Janelle101
Apr 11, 2010, 06:17 AM
Please help me with the formula for this question.
Your father is about to retire, and he wants to buy an annuity that will provide him with $50,000 of income a year for 20 years, with the first payment coming immediately. The going rate on such annuities is 6%. How much would it cost him to buy the annuity today?
In excel: n = 20; I = 6; PMT = 50,000; FV = 0; = 607,905.82
Janelle101
Apr 13, 2010, 05:10 AM
Sorry what I wanted to know was how to calculate it manually.
ArcSine
Apr 13, 2010, 06:32 AM
By "manually" I assume you mean with nothing more than the 3 Ps: pencil, paper, and pocket calculator.
Couple or three different ways you could hit it; at the end of the day they're mathematically equivalent. Here's one approach...
Pricing this annuity as described can be viewed as pricing two separate components: The first 50K which rolls in immediately, and then the other 19 payments taken together as a package which forms an 'ordinary' annuity (i.e. payments rolling in at the end of each year).

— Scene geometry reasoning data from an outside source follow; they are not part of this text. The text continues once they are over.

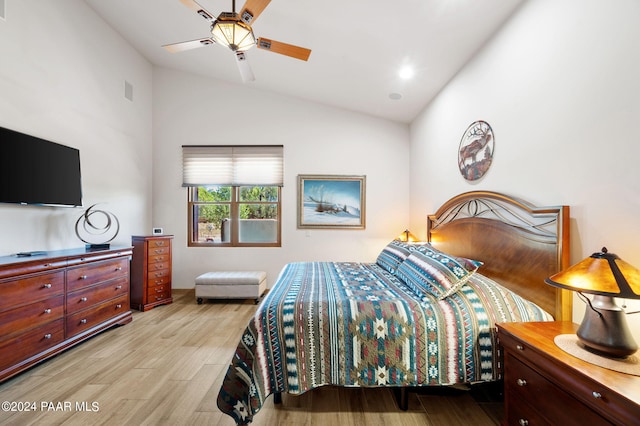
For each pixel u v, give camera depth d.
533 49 1.76
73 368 2.01
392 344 1.51
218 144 4.21
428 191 3.46
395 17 2.19
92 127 3.10
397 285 2.08
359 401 1.69
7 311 1.81
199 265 4.20
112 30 3.38
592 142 1.38
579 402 0.97
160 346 2.38
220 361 2.13
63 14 2.74
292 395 1.74
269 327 1.53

The present value of the immediately-received 50K is, well, 50K.
For the 19-payment ordinary annuity package you can use the familiar "PV-of-an-ordinary-annuity" shortcut formula...
PV\ =\ \text{pmt}\ \times\ \frac{1-(1+r)^{-n}}{r}
For the thrilling finale you just put 'em together... the PV of your annuity is given by
50,000\ +\ 50,000\ \times\ \frac{1-1.06^{-19}}{0.06}
Equivalently, you could price the whole 20-payment package as an ordinary annuity...
50,000\ \times\ \frac{1-1.06^{-20}}{0.06} which would give you the value of the entire cash flow stream as of one year ago. Then multiply by 1.06 to arrive at today's value.
There is a shortcut formula for pricing 'beginning-of-year' type annuities, but the second method I just gave above is how that shortcut formula is derived.